Oil price collapse drags MPI further into 2003 territory

January 22, 2016 - Weekly Pricing Pulse

Commodity bears have taken prices to new lows in early 2016. If trends continue, valuable concessions can be obtained over coming weeks.

Despite showing some optimism towards the end of 2015, 2016 is off to a brutal start across commodity and financial markets. Last week the MPI recorded its second consecutive decline of the year, falling by 3.7%. The index is now down by 4.5% since the beginning of the year, taking the figure back to the lows of December 2003. The negative momentum mostly came from oil, which saw a near 13% decrease, while chemicals were knocked back by more than 5%. There was some very limited support from rubber and pulp. Otherwise, ferrous metals appear to be holding up better, having only decreased slightly—following four consecutive gains in recent weeks.
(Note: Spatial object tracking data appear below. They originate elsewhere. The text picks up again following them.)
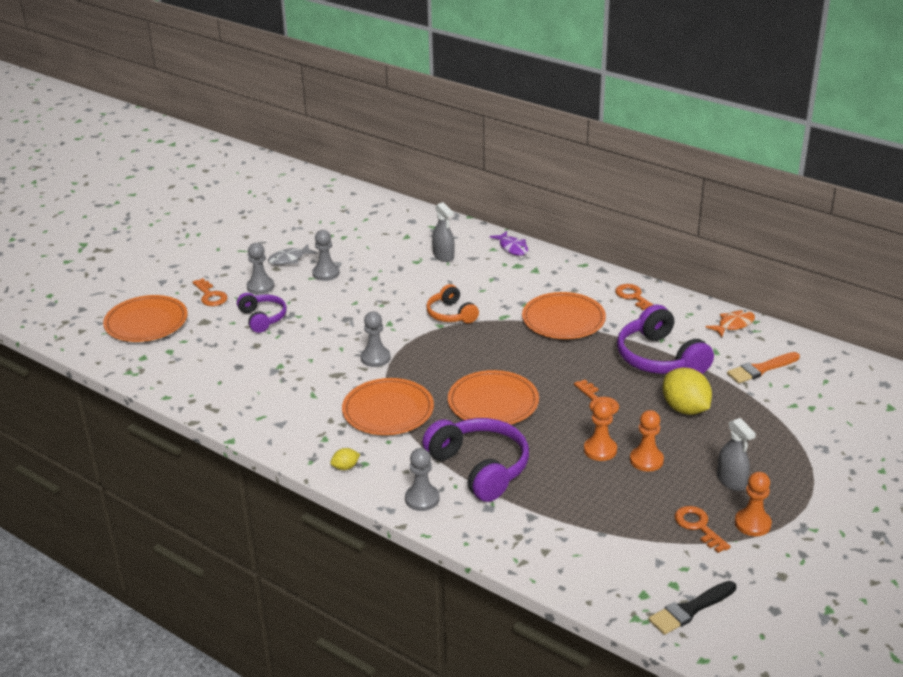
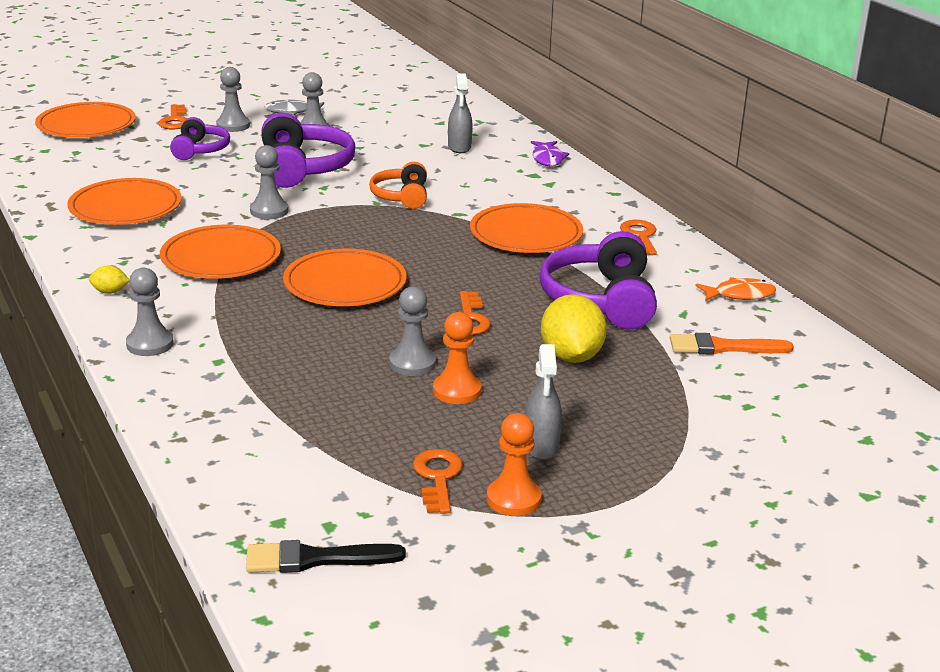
camera: 25 degrees right, 5 degrees down
(269, 390) = (125, 207): none -> orange plate
(480, 468) = (250, 336): purple headphones -> purple headphones (303, 168)
(600, 450) = (412, 363): orange pawn -> grey pawn

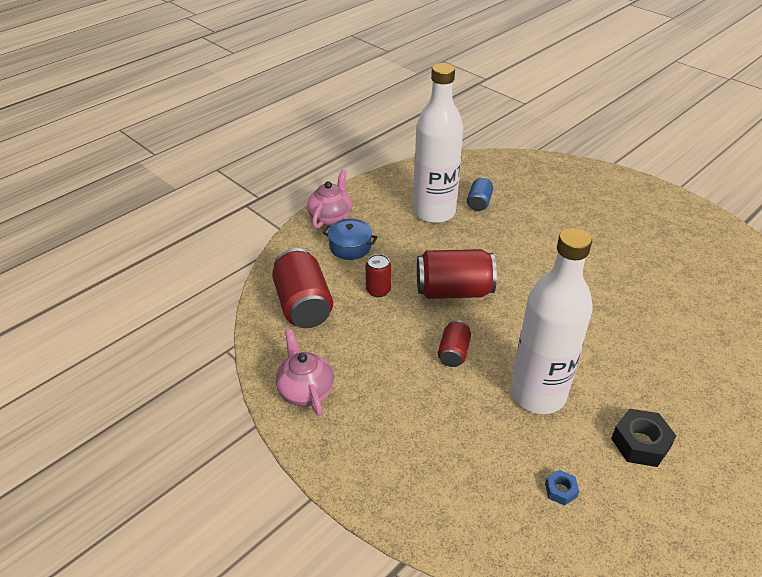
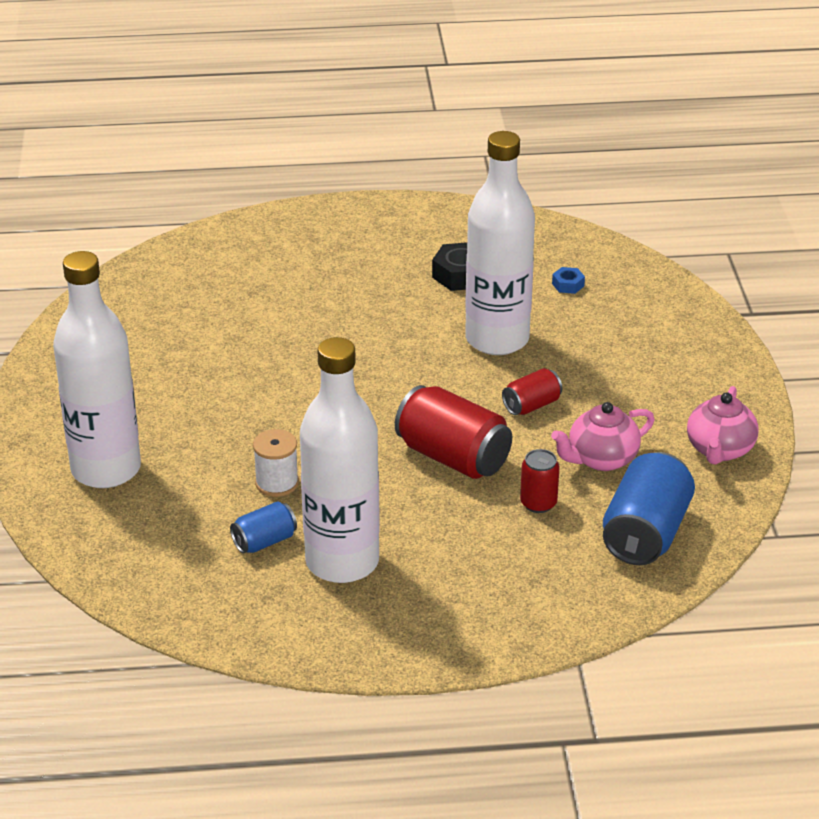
camera: 140 degrees left, 5 degrees down
(303, 305) = (645, 533): red can -> blue can
(330, 217) = (491, 635): pink teapot -> pink teapot (601, 459)
(350, 247) = (512, 575): blue pot -> none
(515, 229) = (277, 483): none -> white spool
(593, 194) = (106, 469): none -> white bottle

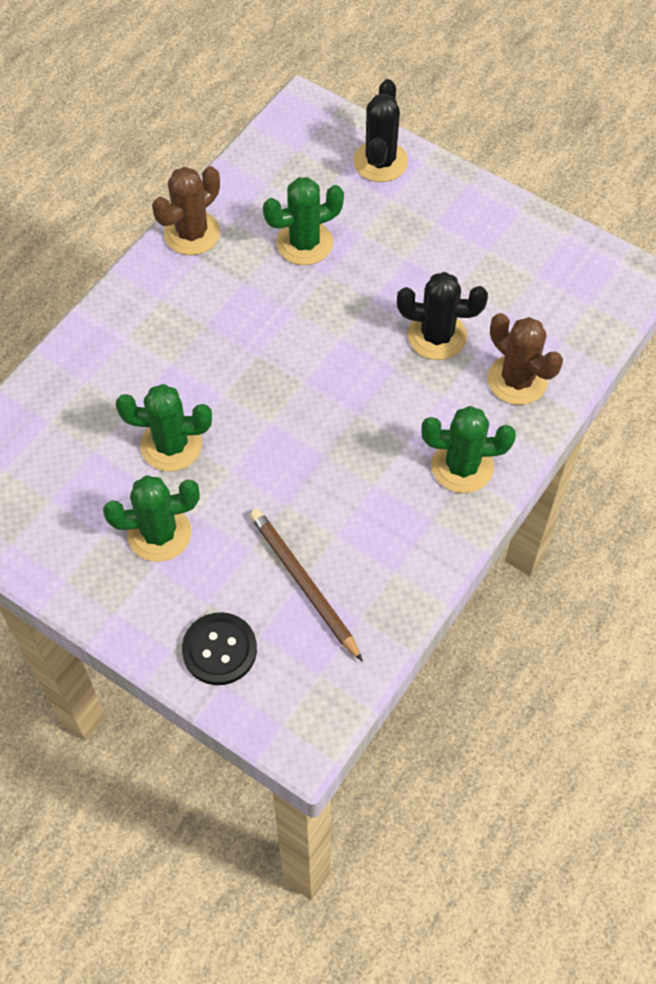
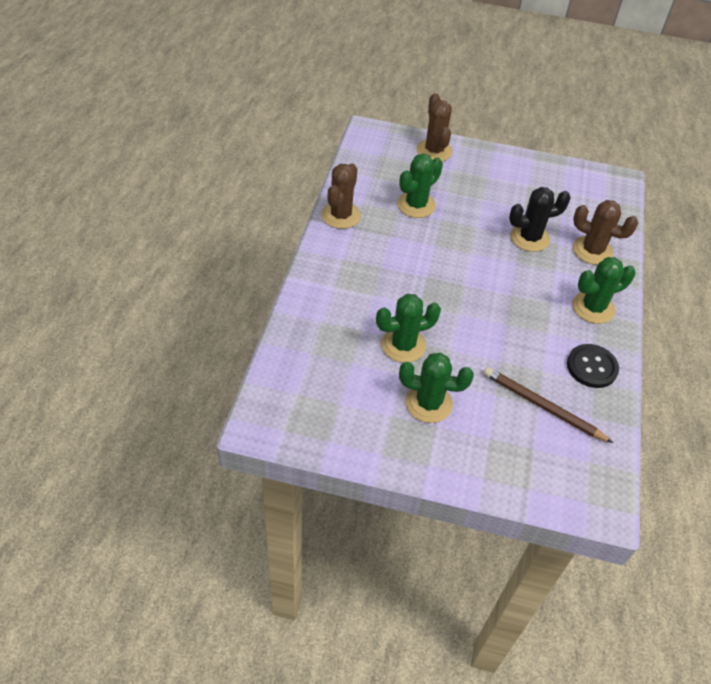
camera: 25 degrees left, 10 degrees down
(159, 533) = (428, 403): green cactus -> green cactus turned 45 degrees clockwise
(219, 650) = (515, 466): black button -> black button (592, 367)
(380, 162) = (434, 151): black cactus -> brown cactus

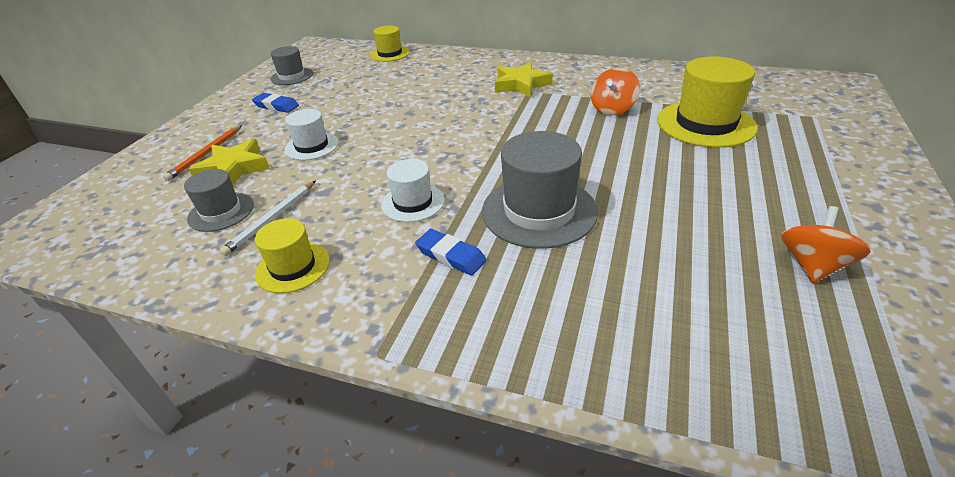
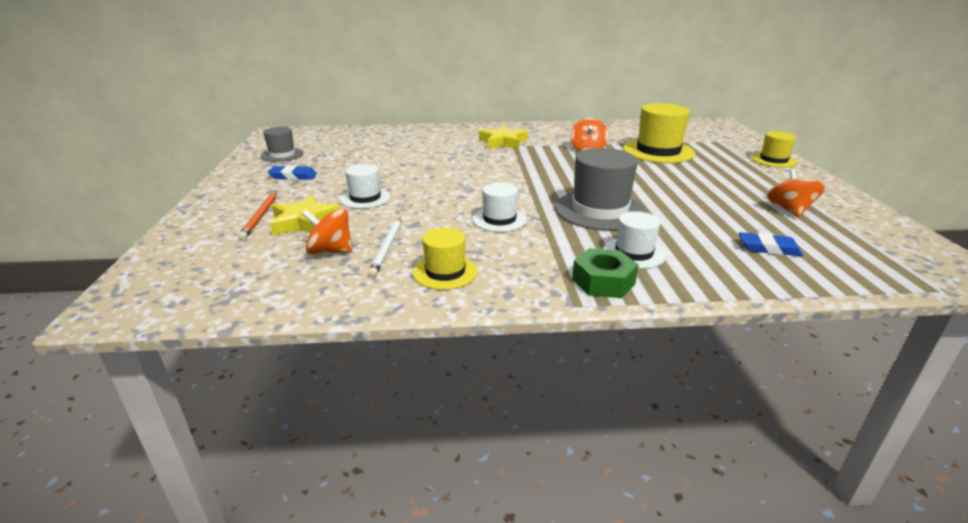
camera: 25 degrees left, 10 degrees down
(221, 212) = (330, 251): grey hat -> orange spinning top
(390, 54) = (364, 132): yellow hat -> yellow hat (773, 160)
(440, 327) = (603, 281): none -> green nut
(451, 256) = (565, 243): blue eraser -> blue eraser (768, 248)
(517, 291) = (634, 253): none -> white hat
The drop in oil grabbed the headlines, as the timing of Iran's oil production ramp-up seems to have come as a surprise. This news was one of the primary drivers taking crude prices to below $30/barrel. Shanghai financial markets continued to fall, along with drops on Wall Street. Furthermore, the prospect of sustained renminbi weakness also weighed on commodity demand expectations.

Even though low oil prices have traditionally been interpreted as providing a boost to the real economy, the decline of commodity and energy-related stocks has resulted in a near 10% fall in the S&P 500 during the course of 2016 alone. Looking ahead, Chinese GDP and industrial production numbers are coming out this week, thus exposing commodity markets to even more weakness in case the data disappoints.